The anterior chamber should be evaluated for hyphema and cells. See the image below.

Hyphema - Blood in anterior chamber resulting from Hyphema - Blood in anterior chamber resulting from trauma.

In injected, painful eyes with normal fluorescein examination findings and pressure, the presence of inflammatory cells in the anterior chamber suggests an anterior uveitis or endophthalmitis, especially in patients with a recent history of ocular surgery.

Confrontational visual field testing is used to assess for a peripheral field visual field cut. In general, field defects that respect the horizontal midline suggest an ocular lesion. Field loss that respects the vertical midline suggests cerebral pathology.

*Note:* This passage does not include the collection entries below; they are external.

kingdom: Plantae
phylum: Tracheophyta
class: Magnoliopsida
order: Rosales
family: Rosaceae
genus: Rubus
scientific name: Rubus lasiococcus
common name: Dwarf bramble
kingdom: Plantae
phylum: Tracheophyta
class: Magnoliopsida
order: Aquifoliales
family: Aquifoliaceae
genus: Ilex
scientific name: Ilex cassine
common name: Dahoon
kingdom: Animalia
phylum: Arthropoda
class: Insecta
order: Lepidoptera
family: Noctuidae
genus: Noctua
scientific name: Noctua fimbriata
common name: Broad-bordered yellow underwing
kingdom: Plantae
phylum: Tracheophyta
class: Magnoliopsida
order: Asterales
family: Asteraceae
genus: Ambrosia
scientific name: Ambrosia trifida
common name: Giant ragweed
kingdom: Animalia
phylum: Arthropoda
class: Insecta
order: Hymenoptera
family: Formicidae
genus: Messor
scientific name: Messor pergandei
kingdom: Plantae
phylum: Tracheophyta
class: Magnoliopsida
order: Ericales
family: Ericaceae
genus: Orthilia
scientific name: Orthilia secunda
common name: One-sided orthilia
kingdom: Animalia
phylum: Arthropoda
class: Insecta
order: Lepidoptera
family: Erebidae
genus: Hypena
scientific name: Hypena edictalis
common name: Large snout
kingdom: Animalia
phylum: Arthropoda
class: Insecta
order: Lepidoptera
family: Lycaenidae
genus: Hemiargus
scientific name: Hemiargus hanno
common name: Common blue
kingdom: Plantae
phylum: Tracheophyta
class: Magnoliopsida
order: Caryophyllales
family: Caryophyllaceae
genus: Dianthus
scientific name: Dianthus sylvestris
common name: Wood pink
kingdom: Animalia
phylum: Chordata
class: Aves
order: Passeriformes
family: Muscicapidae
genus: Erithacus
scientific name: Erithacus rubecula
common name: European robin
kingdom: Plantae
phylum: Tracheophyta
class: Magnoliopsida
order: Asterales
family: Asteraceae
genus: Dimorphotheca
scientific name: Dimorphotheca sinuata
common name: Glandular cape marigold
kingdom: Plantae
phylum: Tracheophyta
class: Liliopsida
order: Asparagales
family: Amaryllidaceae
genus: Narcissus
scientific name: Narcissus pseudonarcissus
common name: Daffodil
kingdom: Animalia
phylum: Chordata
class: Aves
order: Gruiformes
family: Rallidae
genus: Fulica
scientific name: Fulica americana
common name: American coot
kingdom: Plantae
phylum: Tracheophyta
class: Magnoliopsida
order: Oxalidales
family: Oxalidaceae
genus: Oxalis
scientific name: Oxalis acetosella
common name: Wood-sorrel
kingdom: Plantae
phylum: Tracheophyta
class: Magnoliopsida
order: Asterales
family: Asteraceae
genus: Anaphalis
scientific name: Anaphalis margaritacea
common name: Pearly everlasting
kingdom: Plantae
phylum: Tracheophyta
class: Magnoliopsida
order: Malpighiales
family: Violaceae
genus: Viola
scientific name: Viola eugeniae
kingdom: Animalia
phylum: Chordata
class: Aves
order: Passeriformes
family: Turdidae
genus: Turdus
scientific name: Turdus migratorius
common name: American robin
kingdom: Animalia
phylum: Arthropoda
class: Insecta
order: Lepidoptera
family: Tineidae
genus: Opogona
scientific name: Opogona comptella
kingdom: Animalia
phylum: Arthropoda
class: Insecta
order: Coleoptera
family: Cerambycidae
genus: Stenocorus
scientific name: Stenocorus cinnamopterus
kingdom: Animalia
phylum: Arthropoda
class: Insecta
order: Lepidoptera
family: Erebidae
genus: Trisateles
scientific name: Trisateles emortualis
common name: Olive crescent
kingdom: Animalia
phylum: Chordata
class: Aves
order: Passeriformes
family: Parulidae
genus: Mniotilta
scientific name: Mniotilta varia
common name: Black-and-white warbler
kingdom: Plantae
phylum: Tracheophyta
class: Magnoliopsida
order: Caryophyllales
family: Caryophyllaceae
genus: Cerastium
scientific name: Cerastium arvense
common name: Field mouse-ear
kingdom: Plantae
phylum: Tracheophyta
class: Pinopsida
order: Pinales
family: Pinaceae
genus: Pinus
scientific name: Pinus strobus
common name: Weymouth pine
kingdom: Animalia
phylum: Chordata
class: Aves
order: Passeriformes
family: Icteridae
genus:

Careful fundus examination is part of a complete ophthalmic assessment.

When the fundus cannot be visualized, ocular ultrasonography should be performed to exclude retinal detachment, posterior vitreous detachment, vitreous hemorrhage, ocular tumors, intraocular foreign bodies, retrobulbar hematoma, and increased intracranial pressure. [6]

The examination should also include complete cardiac and neurologic evaluation, including auscultation for murmurs and carotid bruits.

In patients with severe monocular vision loss not involving the temporal crescent, the absence of a relative afferent pupillary defect suggests functional vision loss. Optokinetic testing can also be helpful in functional vision loss. If optokinetic nystagmus occurs, the patient usually has at least 20/400 vision. Moving a mirror (placed close to the patient's face) will cause the eyes to move if vision is present. Tunneling of the visual field may differentiate physiologic from functional (psychological) visual field loss. The examiner can retest the field after doubling the distance between the patient and the target screen. In physiologic visual loss, this should double the size of the central visual field, whereas in hysterical visual loss, the visual field remains constricted.